Carriers negotiate surcharge waivers and caps for shippers with consistent volume. Residential and fuel surcharges are the most common items in those conversations. If you're shipping several hundred packages a month or more, it's worth asking your carrier rep, or working through a platform like Shippo, which has pre-negotiated rates and surcharge waivers with major carriers.

Use Shippo to reduce common surcharges

Shippo includes built-in address validation that flags errors before you buy a label, helping prevent correction fees. The platform also lets you compare rates across 40+ carriers in one place, so you can see which carrier's full cost structure fits your shipment before you buy. Because USPS doesn't charge fuel or residential surcharges, shipping USPS through Shippo avoids those fees entirely. You can also schedule free USPS pickups directly through the platform.

Frequently asked questions about accessorial charges

What is the difference between a base shipping rate and an accessorial charge?

The base rate covers standard pickup and delivery under normal conditions. Accessorial charges are additional fees applied when a shipment requires anything beyond that — a residential stop, a remote delivery zone, a special service like signature confirmation, or any circumstance that requires extra time or labor from the carrier.

Why did my shipping invoice have charges I didn't expect?

Carriers apply many accessorial fees automatically after delivery, based on what actually happened rather than what was quoted at purchase. Address corrections, residential reclassifications, and dimensional weight adjustments are the most common sources of invoice surprises. Keep records of your package dimensions and delivery addresses. When a charge looks wrong, documentation is what wins the dispute.

Do all carriers charge the same accessorial fees?
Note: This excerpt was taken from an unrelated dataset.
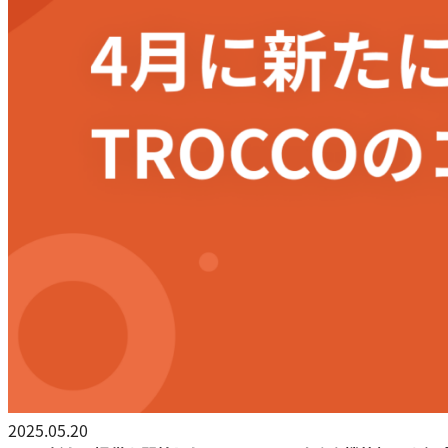
2025.05.20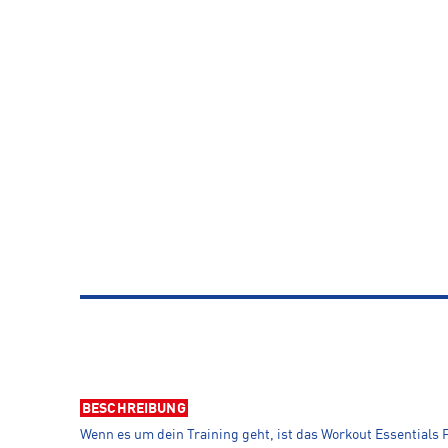
BESCHREIBUNG
Wenn es um dein Training geht, ist das Workout Essentials Fe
No. Fee structures, amounts, and which ZIP codes qualify for delivery area surcharges all differ by carrier. USPS, for example, does not charge fuel or residential surcharges. Comparing carriers on their full accessorial structure — not just the base rate — is one of the most effective ways to reduce total shipping costs.

How often do accessorial charges change?

Fuel surcharges adjust weekly based on government-published fuel indices, so there's no fixed number to plan around. Most other accessorial fees change once a year with the carrier's general rate increase, typically in late December or early January. In 2026, both UPS and FedEx replaced the length-plus-girth threshold for additional handling with a cubic volume threshold of 10,368 cubic inches.

Can multiple accessorial charges apply to the same package?

Yes, and this is one of the most common sources of invoice shock. A residential surcharge and a delivery area surcharge can both apply to the same shipment if the address is residential and falls in a carrier-designated rural or extended zone. Additional handling and large package surcharges can also stack with residential or DAS fees. When you're estimating shipping costs for a specific address, factor in the full surcharge profile for that ZIP code, including residential, DAS, and any applicable fuel charges.

Can I dispute an accessorial charge?

Yes. If a fee was applied incorrectly — a residential surcharge on a commercial address, for example, or a large package fee on a correctly measured box — you can file a dispute with the carrier. You'll need documentation: the correct address classification, delivery confirmation, or accurate package dimensions. Keep your shipping records.